= Exercise details =
An exact copy of every entry below is needed.

= Material for this task =
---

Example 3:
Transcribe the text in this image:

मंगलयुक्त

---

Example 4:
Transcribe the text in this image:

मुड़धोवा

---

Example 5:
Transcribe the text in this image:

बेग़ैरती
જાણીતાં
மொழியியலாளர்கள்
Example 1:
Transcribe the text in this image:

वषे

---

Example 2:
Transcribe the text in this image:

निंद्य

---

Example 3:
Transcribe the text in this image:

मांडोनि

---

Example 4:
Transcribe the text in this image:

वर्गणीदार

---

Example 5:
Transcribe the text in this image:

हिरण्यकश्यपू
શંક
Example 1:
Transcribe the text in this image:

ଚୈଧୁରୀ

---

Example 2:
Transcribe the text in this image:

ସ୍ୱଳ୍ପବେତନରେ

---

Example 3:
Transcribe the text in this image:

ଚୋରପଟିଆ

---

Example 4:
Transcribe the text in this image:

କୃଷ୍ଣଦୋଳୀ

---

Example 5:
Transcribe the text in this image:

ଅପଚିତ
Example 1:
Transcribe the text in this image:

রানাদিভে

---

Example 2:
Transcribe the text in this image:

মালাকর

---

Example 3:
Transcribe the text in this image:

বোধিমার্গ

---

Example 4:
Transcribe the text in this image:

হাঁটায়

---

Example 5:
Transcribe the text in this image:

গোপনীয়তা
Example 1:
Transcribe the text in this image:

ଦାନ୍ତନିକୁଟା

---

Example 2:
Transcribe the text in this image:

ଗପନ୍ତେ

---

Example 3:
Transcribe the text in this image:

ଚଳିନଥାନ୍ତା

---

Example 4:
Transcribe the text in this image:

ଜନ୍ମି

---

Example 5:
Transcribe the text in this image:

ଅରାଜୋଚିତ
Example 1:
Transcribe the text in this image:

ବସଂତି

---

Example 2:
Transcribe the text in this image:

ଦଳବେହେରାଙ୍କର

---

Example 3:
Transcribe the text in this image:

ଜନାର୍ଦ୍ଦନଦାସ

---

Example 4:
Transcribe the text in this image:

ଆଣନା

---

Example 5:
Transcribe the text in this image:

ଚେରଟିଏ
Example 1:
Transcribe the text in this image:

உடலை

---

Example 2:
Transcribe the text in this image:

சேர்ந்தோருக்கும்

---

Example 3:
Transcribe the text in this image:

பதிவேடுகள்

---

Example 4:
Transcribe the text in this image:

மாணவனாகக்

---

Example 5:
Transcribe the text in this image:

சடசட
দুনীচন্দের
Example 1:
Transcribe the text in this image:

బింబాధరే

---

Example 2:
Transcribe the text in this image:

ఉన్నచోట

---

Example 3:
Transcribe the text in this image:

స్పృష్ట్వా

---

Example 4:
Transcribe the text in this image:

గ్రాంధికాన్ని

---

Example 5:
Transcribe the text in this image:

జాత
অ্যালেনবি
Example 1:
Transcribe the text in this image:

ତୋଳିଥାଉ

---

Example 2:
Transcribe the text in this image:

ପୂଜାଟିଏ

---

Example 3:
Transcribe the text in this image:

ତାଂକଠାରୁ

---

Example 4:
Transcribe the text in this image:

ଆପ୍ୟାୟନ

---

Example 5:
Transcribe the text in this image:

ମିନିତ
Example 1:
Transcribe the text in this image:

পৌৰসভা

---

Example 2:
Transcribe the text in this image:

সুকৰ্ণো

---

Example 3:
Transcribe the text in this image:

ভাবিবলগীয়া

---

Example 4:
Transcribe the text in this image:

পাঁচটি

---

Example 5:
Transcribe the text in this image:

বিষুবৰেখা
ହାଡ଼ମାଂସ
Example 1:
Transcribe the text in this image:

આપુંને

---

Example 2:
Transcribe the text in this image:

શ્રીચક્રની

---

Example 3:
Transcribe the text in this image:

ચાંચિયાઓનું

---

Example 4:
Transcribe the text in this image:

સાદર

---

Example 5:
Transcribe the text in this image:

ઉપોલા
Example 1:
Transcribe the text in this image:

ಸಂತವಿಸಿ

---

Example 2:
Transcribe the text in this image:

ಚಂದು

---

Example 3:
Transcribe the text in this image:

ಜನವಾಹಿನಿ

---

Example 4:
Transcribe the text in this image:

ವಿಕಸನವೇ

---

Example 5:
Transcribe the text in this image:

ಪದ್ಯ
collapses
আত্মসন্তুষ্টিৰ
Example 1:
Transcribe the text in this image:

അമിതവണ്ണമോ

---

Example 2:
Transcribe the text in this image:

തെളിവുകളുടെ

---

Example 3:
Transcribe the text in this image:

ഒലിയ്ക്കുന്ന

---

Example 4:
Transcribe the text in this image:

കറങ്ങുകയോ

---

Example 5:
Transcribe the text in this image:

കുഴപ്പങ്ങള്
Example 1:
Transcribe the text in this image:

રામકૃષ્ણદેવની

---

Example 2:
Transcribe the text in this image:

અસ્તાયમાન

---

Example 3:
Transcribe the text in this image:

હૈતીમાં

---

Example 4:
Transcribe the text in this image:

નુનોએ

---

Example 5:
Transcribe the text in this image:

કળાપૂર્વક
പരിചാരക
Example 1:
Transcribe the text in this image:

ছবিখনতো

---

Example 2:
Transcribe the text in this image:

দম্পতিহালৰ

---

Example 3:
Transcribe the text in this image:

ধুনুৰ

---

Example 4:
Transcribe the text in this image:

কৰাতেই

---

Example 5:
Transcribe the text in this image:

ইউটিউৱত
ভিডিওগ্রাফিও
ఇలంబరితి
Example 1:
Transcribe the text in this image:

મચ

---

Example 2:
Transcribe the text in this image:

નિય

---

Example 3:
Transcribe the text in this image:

= Answer space =
---

Example 3:
Transcribe the text in this image:

मंगलयुक्त

---

Example 4:
Transcribe the text in this image:

मुड़धोवा

---

Example 5:
Transcribe the text in this image:

बेग़ैरती
જાણીતાં
மொழியியலாளர்கள்
Example 1:
Transcribe the text in this image:

वषे

---

Example 2:
Transcribe the text in this image:

निंद्य

---

Example 3:
Transcribe the text in this image:

मांडोनि

---

Example 4:
Transcribe the text in this image:

वर्गणीदार

---

Example 5:
Transcribe the text in this image:

हिरण्यकश्यपू
શંક
Example 1:
Transcribe the text in this image:

ଚୈଧୁରୀ

---

Example 2:
Transcribe the text in this image:

ସ୍ୱଳ୍ପବେତନରେ

---

Example 3:
Transcribe the text in this image:

ଚୋରପଟିଆ

---

Example 4:
Transcribe the text in this image:

କୃଷ୍ଣଦୋଳୀ

---

Example 5:
Transcribe the text in this image:

ଅପଚିତ
Example 1:
Transcribe the text in this image:

রানাদিভে

---

Example 2:
Transcribe the text in this image:

মালাকর

---

Example 3:
Transcribe the text in this image:

বোধিমার্গ

---

Example 4:
Transcribe the text in this image:

হাঁটায়

---

Example 5:
Transcribe the text in this image:

গোপনীয়তা
Example 1:
Transcribe the text in this image:

ଦାନ୍ତନିକୁଟା

---

Example 2:
Transcribe the text in this image:

ଗପନ୍ତେ

---

Example 3:
Transcribe the text in this image:

ଚଳିନଥାନ୍ତା

---

Example 4:
Transcribe the text in this image:

ଜନ୍ମି

---

Example 5:
Transcribe the text in this image:

ଅରାଜୋଚିତ
Example 1:
Transcribe the text in this image:

ବସଂତି

---

Example 2:
Transcribe the text in this image:

ଦଳବେହେରାଙ୍କର

---

Example 3:
Transcribe the text in this image:

ଜନାର୍ଦ୍ଦନଦାସ

---

Example 4:
Transcribe the text in this image:

ଆଣନା

---

Example 5:
Transcribe the text in this image:

ଚେରଟିଏ
Example 1:
Transcribe the text in this image:

உடலை

---

Example 2:
Transcribe the text in this image:

சேர்ந்தோருக்கும்

---

Example 3:
Transcribe the text in this image:

பதிவேடுகள்

---

Example 4:
Transcribe the text in this image:

மாணவனாகக்

---

Example 5:
Transcribe the text in this image:

சடசட
দুনীচন্দের
Example 1:
Transcribe the text in this image:

బింబాధరే

---

Example 2:
Transcribe the text in this image:

ఉన్నచోట

---

Example 3:
Transcribe the text in this image:

స్పృష్ట్వా

---

Example 4:
Transcribe the text in this image:

గ్రాంధికాన్ని

---

Example 5:
Transcribe the text in this image:

జాత
অ্যালেনবি
Example 1:
Transcribe the text in this image:

ତୋଳିଥାଉ

---

Example 2:
Transcribe the text in this image:

ପୂଜାଟିଏ

---

Example 3:
Transcribe the text in this image:

ତାଂକଠାରୁ

---

Example 4:
Transcribe the text in this image:

ଆପ୍ୟାୟନ

---

Example 5:
Transcribe the text in this image:

ମିନିତ
Example 1:
Transcribe the text in this image:

পৌৰসভা

---

Example 2:
Transcribe the text in this image:

সুকৰ্ণো

---

Example 3:
Transcribe the text in this image:

ভাবিবলগীয়া

---

Example 4:
Transcribe the text in this image:

পাঁচটি

---

Example 5:
Transcribe the text in this image:

বিষুবৰেখা
ହାଡ଼ମାଂସ
Example 1:
Transcribe the text in this image:

આપુંને

---

Example 2:
Transcribe the text in this image:

શ્રીચક્રની

---

Example 3:
Transcribe the text in this image:

ચાંચિયાઓનું

---

Example 4:
Transcribe the text in this image:

સાદર

---

Example 5:
Transcribe the text in this image:

ઉપોલા
Example 1:
Transcribe the text in this image:

ಸಂತವಿಸಿ

---

Example 2:
Transcribe the text in this image:

ಚಂದು

---

Example 3:
Transcribe the text in this image:

ಜನವಾಹಿನಿ

---

Example 4:
Transcribe the text in this image:

ವಿಕಸನವೇ

---

Example 5:
Transcribe the text in this image:

ಪದ್ಯ
collapses
আত্মসন্তুষ্টিৰ
Example 1:
Transcribe the text in this image:

അമിതവണ്ണമോ

---

Example 2:
Transcribe the text in this image:

തെളിവുകളുടെ

---

Example 3:
Transcribe the text in this image:

ഒലിയ്ക്കുന്ന

---

Example 4:
Transcribe the text in this image:

കറങ്ങുകയോ

---

Example 5:
Transcribe the text in this image:

കുഴപ്പങ്ങള്
Example 1:
Transcribe the text in this image:

રામકૃષ્ણદેવની

---

Example 2:
Transcribe the text in this image:

અસ્તાયમાન

---

Example 3:
Transcribe the text in this image:

હૈતીમાં

---

Example 4:
Transcribe the text in this image:

નુનોએ

---

Example 5:
Transcribe the text in this image:

કળાપૂર્વક
പരിചാരക
Example 1:
Transcribe the text in this image:

ছবিখনতো

---

Example 2:
Transcribe the text in this image:

দম্পতিহালৰ

---

Example 3:
Transcribe the text in this image:

ধুনুৰ

---

Example 4:
Transcribe the text in this image:

কৰাতেই

---

Example 5:
Transcribe the text in this image:

ইউটিউৱত
ভিডিওগ্রাফিও
ఇలంబరితి
Example 1:
Transcribe the text in this image:

મચ

---

Example 2:
Transcribe the text in this image:

નિય

---

Example 3:
Transcribe the text in this image:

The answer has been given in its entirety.